REQUIRED WORK
Down to the last line, print the data that follows exactly, without its pictures.

==== MATERIAL FOR THIS TASK ====

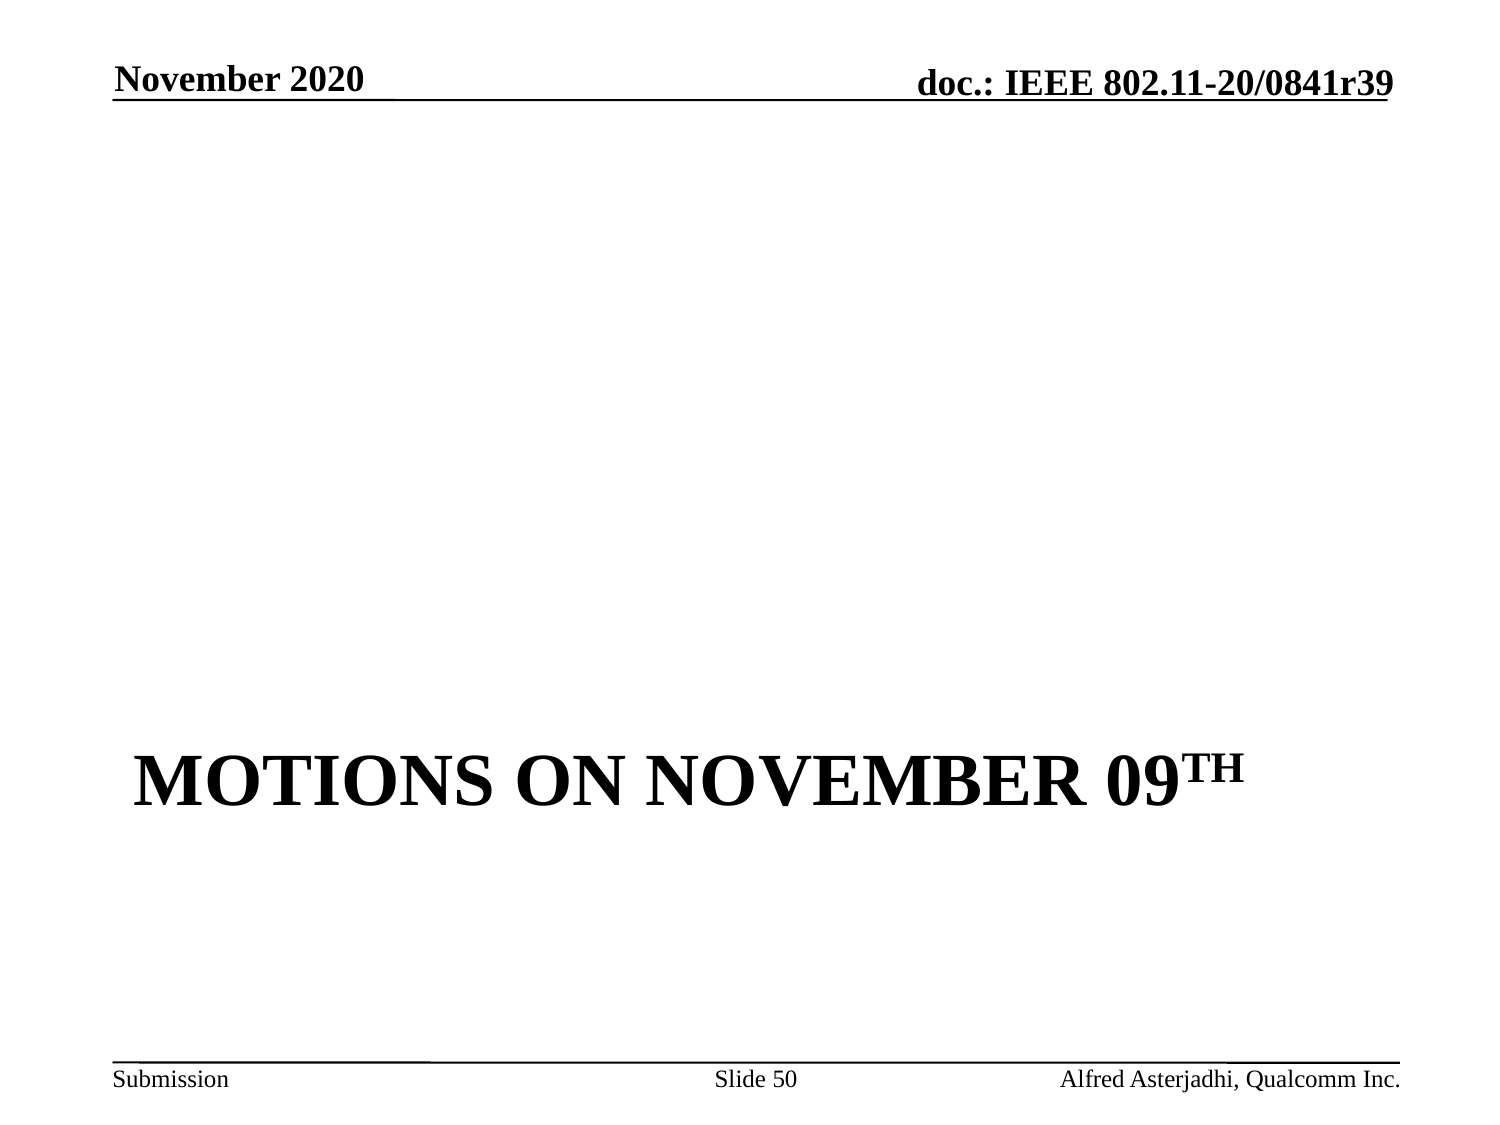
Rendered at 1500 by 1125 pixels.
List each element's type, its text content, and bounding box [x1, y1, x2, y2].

slide_number Slide 50 [712, 1061, 800, 1123]
footer Alfred Asterjadhi, Qualcomm Inc. [878, 1061, 1402, 1093]
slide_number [114, 54, 423, 100]
title Motions on November 09th [118, 722, 1394, 947]
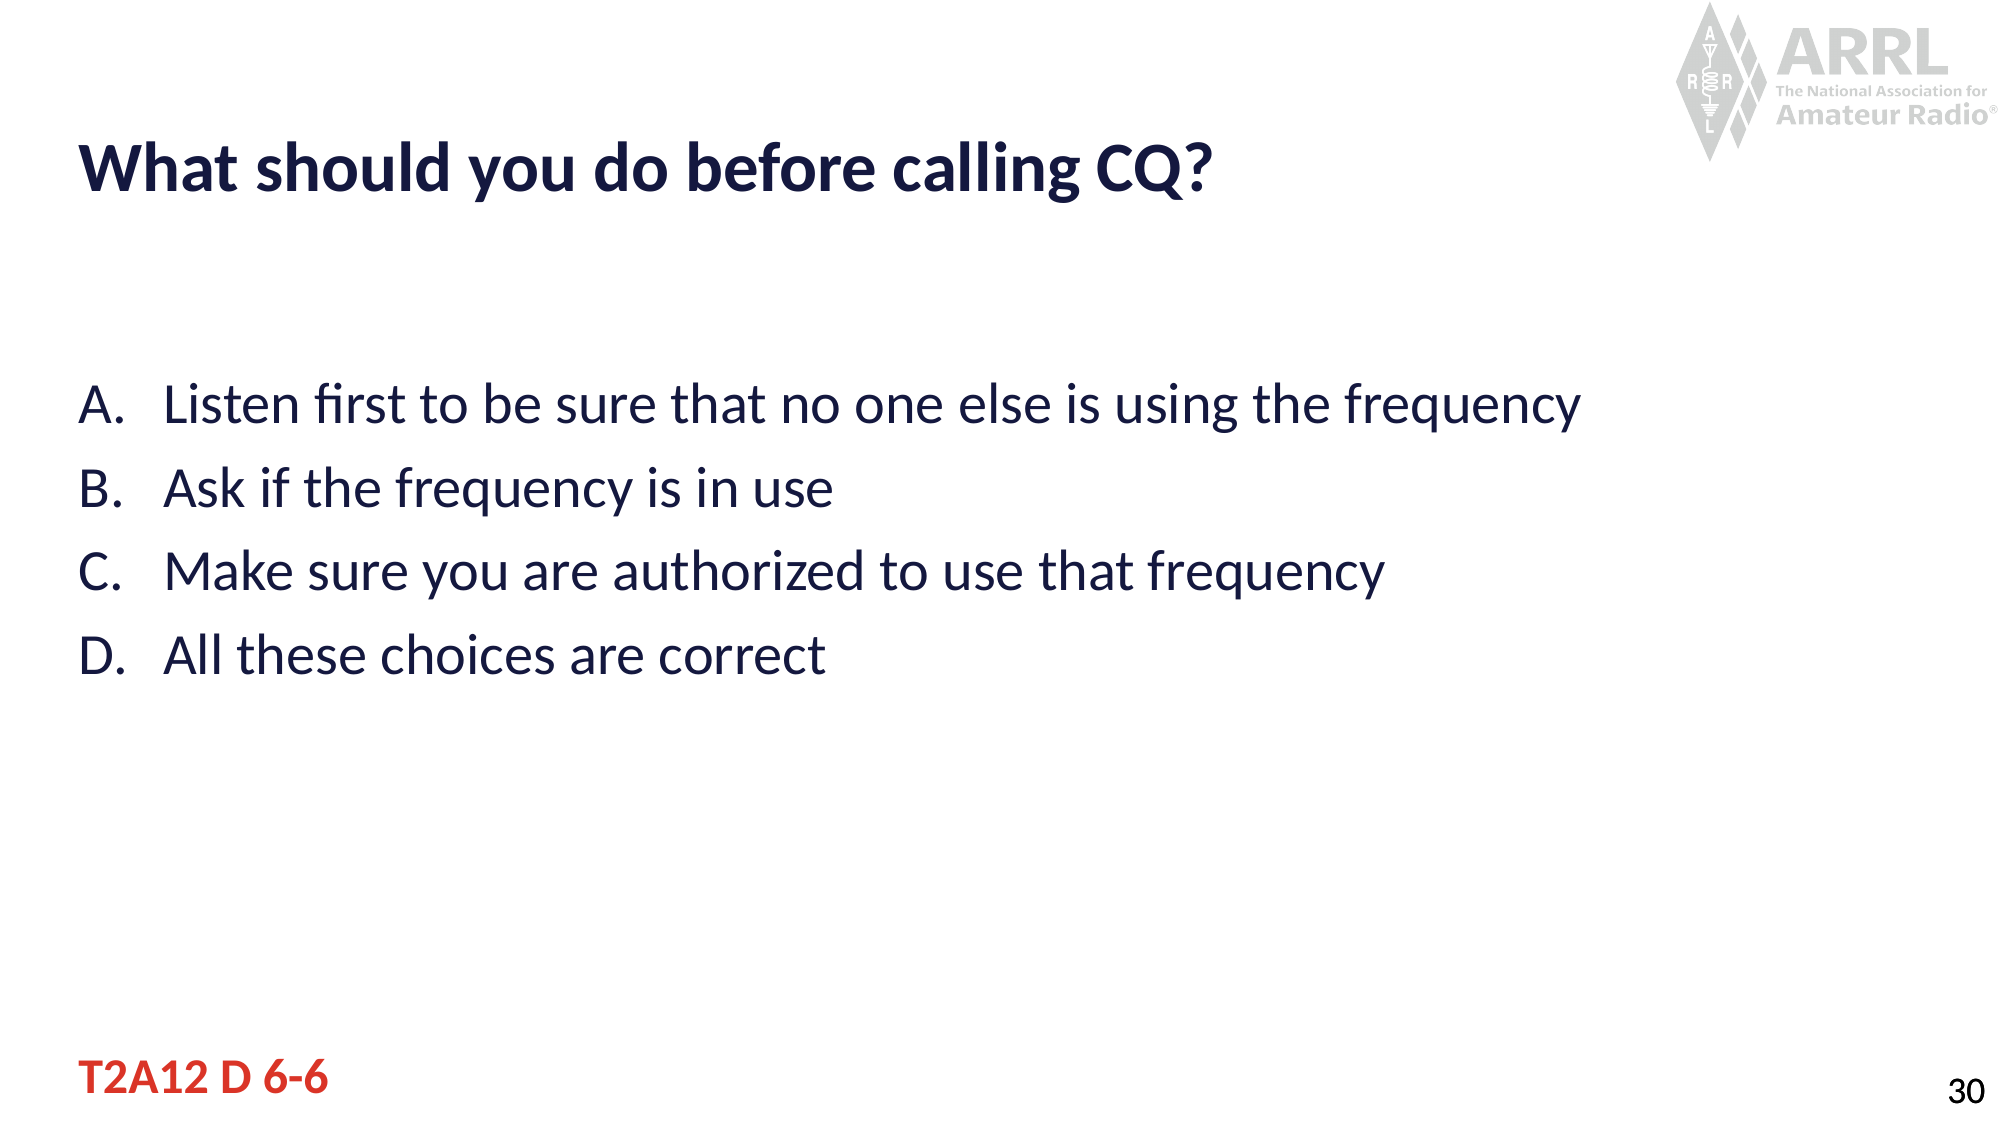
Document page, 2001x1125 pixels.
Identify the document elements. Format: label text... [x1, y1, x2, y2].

picture [1674, 0, 2000, 164]
title What should you do before calling CQ? [63, 59, 1863, 278]
list Listen first to be sure that no one else is using the frequency Ask if the frequency is in use Make sure you are authorized to use that frequency All these choices are correct [63, 365, 1863, 989]
text_box T2A12 D 6-6 [63, 1036, 921, 1112]
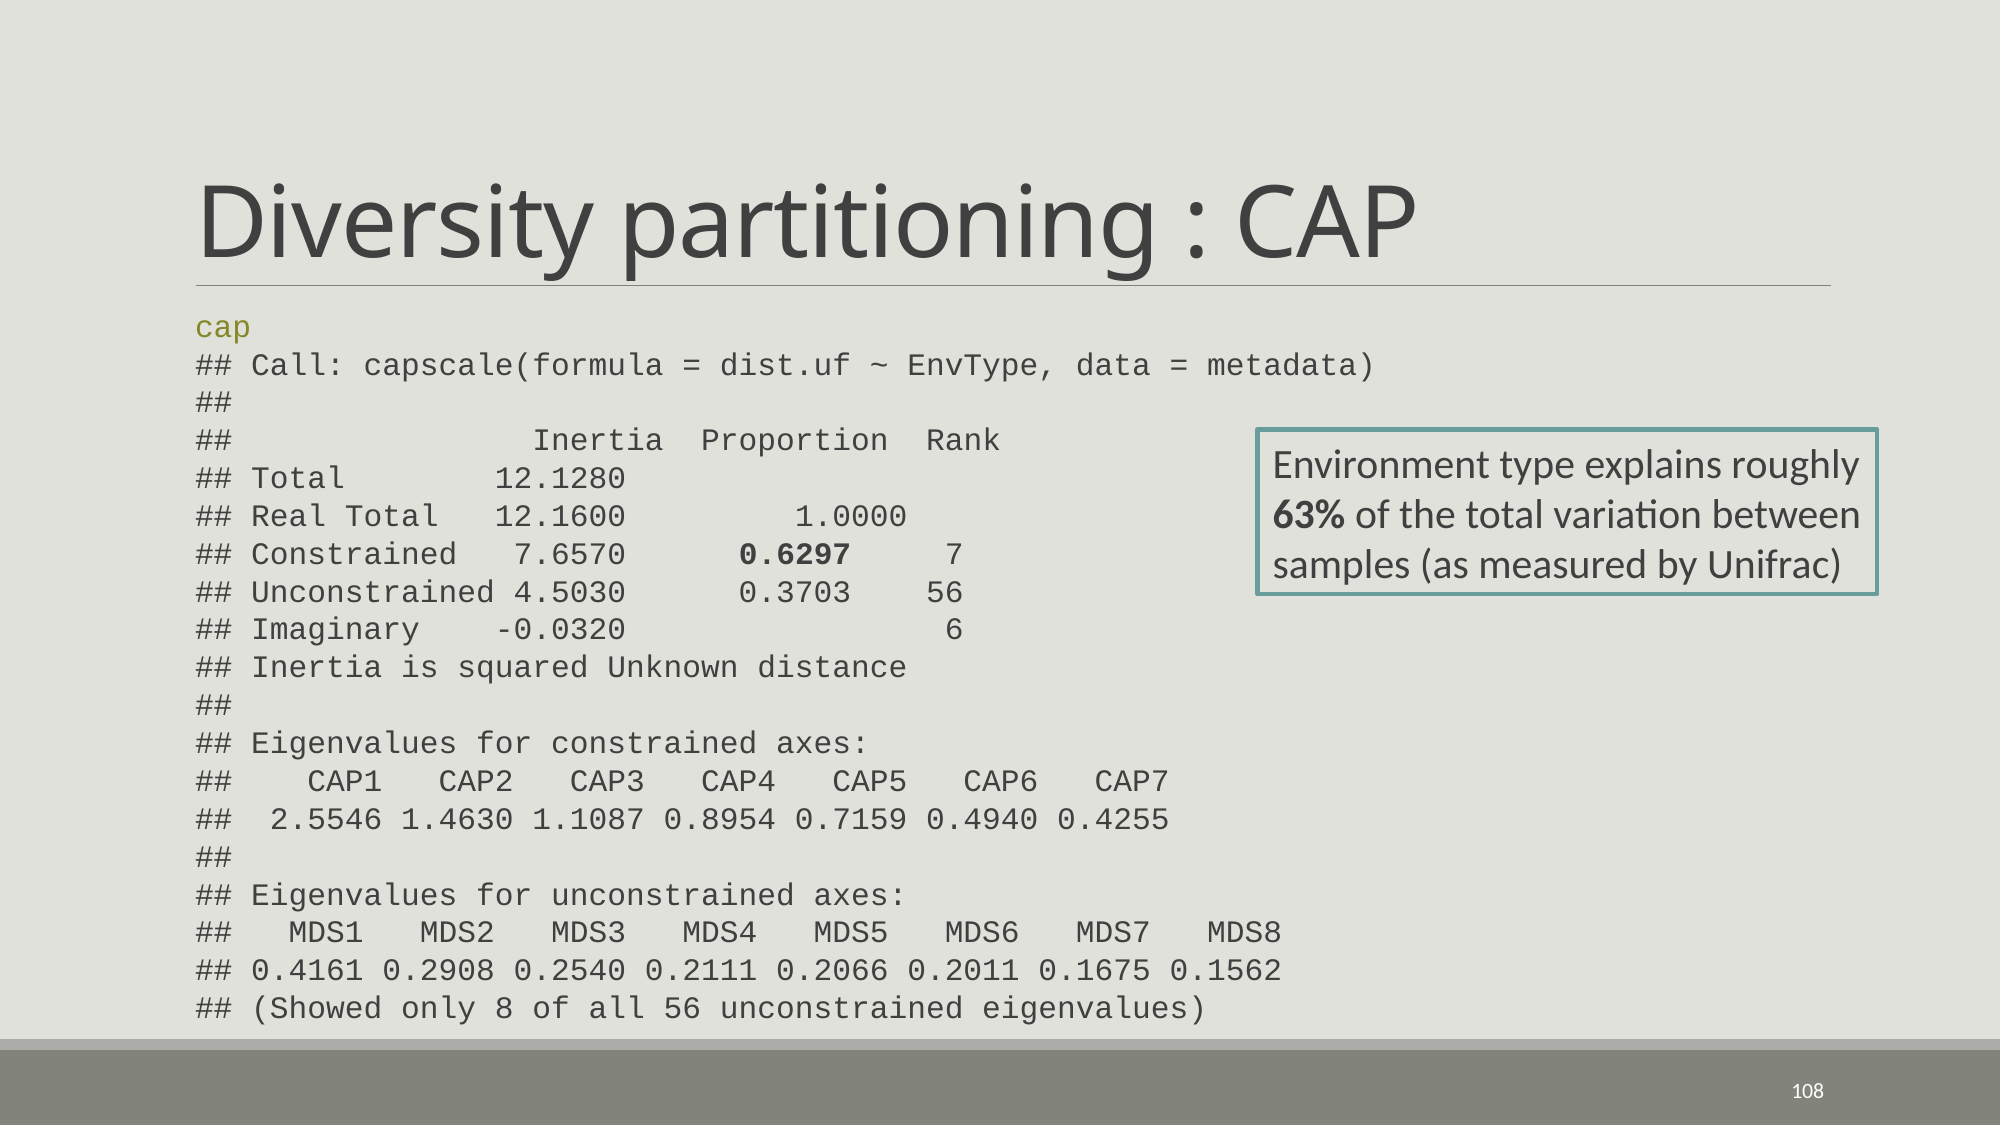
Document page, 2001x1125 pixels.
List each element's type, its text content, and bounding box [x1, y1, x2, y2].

list cap ## Call: capscale(formula = dist.uf ~ EnvType, data = metadata) ## ## Inertia Proportion Rank ## Total 12.1280 ## Real Total 12.1600 1.0000 ## Constrained 7.6570 0.6297 7 ## Unconstrained 4.5030 0.3703 56 ## Imaginary -0.0320 6 ## Inertia is squared Unknown distance ## ## Eigenvalues for constrained axes: ## CAP1 CAP2 CAP3 CAP4 CAP5 CAP6 CAP7 ## 2.5546 1.4630 1.1087 0.8954 0.7159 0.4940 0.4255 ## ## Eigenvalues for unconstrained axes: ## MDS1 MDS2 MDS3 MDS4 MDS5 MDS6 MDS7 MDS8 ## 0.4161 0.2908 0.2540 0.2111 0.2066 0.2011 0.1675 0.1562 ## (Showed only 8 of all 56 unconstrained eigenvalues) [180, 302, 1830, 963]
text_box Environment type explains roughly 63% of the total variation between samples (as measured by Unifrac) [1257, 429, 1877, 595]
title Diversity partitioning : CAP [180, 47, 1830, 285]
slide_number 108 [1624, 1059, 1840, 1120]
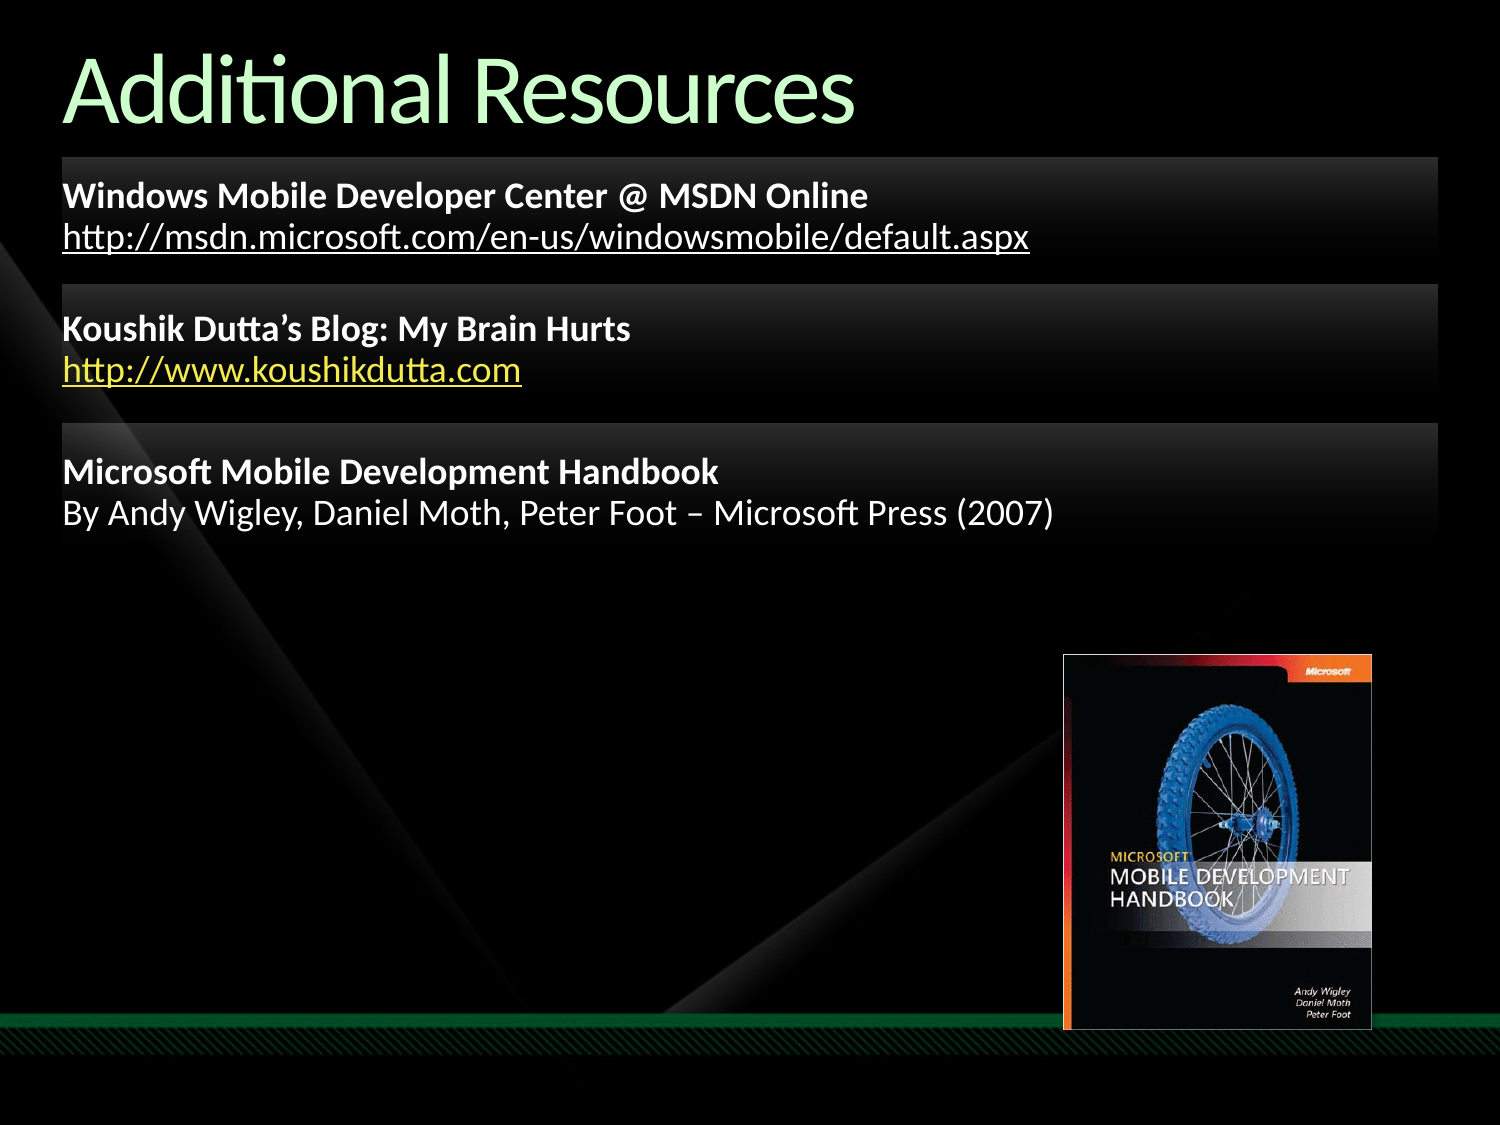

====

WORKED SOLUTION
Rendered at 1500 by 1125 pixels.
List each element's type, its text content, and bounding box [x1, y1, x2, y2].

slide_number Slide 50 [712, 1061, 800, 1123]
footer Alfred Asterjadhi, Qualcomm Inc. [878, 1061, 1402, 1093]
slide_number [114, 54, 423, 100]
title Motions on November 09th [118, 722, 1394, 947]
Document page, 2001x1125 pixels.
Identify the document elements. Format: label text... [x1, y1, x2, y2].

picture [1674, 0, 2000, 164]
title What should you do before calling CQ? [63, 59, 1863, 278]
list Listen first to be sure that no one else is using the frequency Ask if the frequency is in use Make sure you are authorized to use that frequency All these choices are correct [63, 365, 1863, 989]
text_box T2A12 D 6-6 [63, 1036, 921, 1112]
Document page, 2001x1125 pixels.
List each element's type, its text content, and bounding box [x1, y1, x2, y2].

list cap ## Call: capscale(formula = dist.uf ~ EnvType, data = metadata) ## ## Inertia Proportion Rank ## Total 12.1280 ## Real Total 12.1600 1.0000 ## Constrained 7.6570 0.6297 7 ## Unconstrained 4.5030 0.3703 56 ## Imaginary -0.0320 6 ## Inertia is squared Unknown distance ## ## Eigenvalues for constrained axes: ## CAP1 CAP2 CAP3 CAP4 CAP5 CAP6 CAP7 ## 2.5546 1.4630 1.1087 0.8954 0.7159 0.4940 0.4255 ## ## Eigenvalues for unconstrained axes: ## MDS1 MDS2 MDS3 MDS4 MDS5 MDS6 MDS7 MDS8 ## 0.4161 0.2908 0.2540 0.2111 0.2066 0.2011 0.1675 0.1562 ## (Showed only 8 of all 56 unconstrained eigenvalues) [180, 302, 1830, 963]
text_box Environment type explains roughly 63% of the total variation between samples (as measured by Unifrac) [1257, 429, 1877, 595]
title Diversity partitioning : CAP [180, 47, 1830, 285]
slide_number 108 [1624, 1059, 1840, 1120]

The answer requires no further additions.